__指示 A__:
俳句の鑑賞に関する文章を読み、次の問いに答えてください。
(i) 鑑賞で心がけるべきこととして挙げられているのは何ですか。
(ii) 助詞の「に」と「へ」は、それぞれ何を表すとされていますか。
(iii) 鑑賞で中心に置くべきとされているのは何ですか。

__読解用抜粋__:
┌──

鑑賞で心がけるべきことは「丁寧」です。
丁寧とは、句の一文字一文字を厳密に読み解いてゆくことです。たとえば「てにをは」。
「○○に」と書いてあるが厳密には「○○へ」とすべきではないか、などと丁寧に読んであげます。助詞の「に」は場所、「へ」は方向ですから意味が随分違います。
しかし多くの初心者の方はごっちゃにしています。
この「丁寧」の反対が「親切」です。人に親切にするのはよいことですが、俳句では親切に読んであげてはいけません。親切とはそこに書かれていないことを頭の中で補い、作者の意図を忖度して鑑賞することです。
それはあなたの妄想であって、作者が表現できたことではありません。この丁寧と親切を混同している方が多いのでどうぞご注意を。
もうひとつ大切なこと。鑑賞は「季語がどう働いているのか」を中心に。一句の中心が季語だとすると、その働きを読み解くことで一句の構成が理解できるようになります。
さて、先日句会で次の句が出されました。

└──

__指示 B__:
リストのうち、「elevation (m): 2900」を含む行から最後の行までを、「collector number」を「collector no.」に書き換えて示してください。それ以外は一切変えないでください。

__本課題の入力__:
┌──

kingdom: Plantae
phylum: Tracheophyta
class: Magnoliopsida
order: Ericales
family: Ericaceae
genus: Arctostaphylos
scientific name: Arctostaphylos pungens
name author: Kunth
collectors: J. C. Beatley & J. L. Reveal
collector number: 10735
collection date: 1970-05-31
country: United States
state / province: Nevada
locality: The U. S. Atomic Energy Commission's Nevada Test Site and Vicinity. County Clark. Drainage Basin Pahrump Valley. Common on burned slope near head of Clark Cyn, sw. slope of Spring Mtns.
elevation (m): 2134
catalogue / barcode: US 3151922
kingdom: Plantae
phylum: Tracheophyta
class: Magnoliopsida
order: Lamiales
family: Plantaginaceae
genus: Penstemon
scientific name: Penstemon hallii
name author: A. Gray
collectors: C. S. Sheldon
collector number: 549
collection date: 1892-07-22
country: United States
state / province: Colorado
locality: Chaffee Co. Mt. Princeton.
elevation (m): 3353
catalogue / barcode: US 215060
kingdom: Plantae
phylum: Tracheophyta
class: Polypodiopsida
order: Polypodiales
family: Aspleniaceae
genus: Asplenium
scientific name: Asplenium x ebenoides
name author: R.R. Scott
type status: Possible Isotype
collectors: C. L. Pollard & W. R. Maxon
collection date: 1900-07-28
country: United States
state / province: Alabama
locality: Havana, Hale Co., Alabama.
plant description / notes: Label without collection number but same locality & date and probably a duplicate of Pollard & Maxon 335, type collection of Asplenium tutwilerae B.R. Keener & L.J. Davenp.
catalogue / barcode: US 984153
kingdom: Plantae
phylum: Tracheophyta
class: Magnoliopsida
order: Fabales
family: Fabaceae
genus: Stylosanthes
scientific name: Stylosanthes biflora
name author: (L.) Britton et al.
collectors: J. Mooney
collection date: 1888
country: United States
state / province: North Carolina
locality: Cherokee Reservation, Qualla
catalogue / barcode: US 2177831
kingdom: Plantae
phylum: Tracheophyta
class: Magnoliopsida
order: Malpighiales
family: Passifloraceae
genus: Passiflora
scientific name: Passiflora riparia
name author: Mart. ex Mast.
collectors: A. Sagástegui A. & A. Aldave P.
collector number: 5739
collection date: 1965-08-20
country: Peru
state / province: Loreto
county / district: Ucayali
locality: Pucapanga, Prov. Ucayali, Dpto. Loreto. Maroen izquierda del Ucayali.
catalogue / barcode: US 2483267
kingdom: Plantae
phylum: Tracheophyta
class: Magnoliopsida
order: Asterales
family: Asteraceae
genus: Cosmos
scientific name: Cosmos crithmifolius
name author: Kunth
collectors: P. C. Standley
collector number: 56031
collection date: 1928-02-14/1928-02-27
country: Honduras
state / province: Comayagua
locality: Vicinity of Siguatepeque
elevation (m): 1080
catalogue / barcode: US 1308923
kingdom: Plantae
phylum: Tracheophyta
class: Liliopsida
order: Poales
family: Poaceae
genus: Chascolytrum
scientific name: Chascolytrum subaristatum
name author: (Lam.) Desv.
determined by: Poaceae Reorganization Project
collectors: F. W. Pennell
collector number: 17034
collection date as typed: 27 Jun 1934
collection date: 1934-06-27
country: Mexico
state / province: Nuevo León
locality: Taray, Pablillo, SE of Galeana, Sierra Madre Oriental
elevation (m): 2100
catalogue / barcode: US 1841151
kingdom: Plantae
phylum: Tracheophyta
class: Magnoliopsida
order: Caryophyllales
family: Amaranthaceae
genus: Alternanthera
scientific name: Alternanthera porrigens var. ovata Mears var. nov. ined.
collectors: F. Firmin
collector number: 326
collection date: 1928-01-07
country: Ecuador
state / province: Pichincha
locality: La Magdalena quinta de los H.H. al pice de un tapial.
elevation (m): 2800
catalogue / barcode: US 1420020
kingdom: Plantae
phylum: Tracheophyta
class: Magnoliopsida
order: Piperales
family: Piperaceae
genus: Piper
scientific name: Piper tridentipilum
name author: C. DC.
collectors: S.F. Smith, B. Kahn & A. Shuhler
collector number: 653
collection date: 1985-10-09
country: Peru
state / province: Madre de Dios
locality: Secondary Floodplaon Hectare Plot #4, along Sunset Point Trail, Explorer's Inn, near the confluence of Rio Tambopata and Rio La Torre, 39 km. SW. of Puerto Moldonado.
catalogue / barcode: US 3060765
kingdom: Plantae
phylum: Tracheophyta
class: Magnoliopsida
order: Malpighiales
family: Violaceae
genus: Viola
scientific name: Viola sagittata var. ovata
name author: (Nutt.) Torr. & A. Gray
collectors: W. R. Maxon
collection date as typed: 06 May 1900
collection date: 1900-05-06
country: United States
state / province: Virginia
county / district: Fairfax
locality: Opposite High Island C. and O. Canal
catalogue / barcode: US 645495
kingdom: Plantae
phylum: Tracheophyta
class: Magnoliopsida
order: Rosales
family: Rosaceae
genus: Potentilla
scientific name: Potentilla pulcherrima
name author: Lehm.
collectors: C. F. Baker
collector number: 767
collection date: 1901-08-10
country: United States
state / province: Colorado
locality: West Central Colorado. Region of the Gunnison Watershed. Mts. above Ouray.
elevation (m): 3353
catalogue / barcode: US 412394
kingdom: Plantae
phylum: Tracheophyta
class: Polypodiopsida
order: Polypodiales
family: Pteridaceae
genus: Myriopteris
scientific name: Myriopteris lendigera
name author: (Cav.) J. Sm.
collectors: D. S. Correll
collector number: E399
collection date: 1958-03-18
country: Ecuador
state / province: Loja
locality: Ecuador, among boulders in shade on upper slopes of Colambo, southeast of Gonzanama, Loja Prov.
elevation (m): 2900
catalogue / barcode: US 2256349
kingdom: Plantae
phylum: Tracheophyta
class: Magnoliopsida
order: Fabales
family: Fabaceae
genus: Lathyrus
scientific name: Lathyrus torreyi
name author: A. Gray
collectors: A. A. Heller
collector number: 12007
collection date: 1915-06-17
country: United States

└──

__解答 A__:
(i) 「丁寧」です。
(ii) 「に」は場所、「へ」は方向を表します。
(iii) 「季語がどう働いているのか」です。

__解答 B__:
elevation (m): 2900
catalogue / barcode: US 2256349
kingdom: Plantae
phylum: Tracheophyta
class: Magnoliopsida
order: Fabales
family: Fabaceae
genus: Lathyrus
scientific name: Lathyrus torreyi
name author: A. Gray
collectors: A. A. Heller
collector no.: 12007
collection date: 1915-06-17
country: United States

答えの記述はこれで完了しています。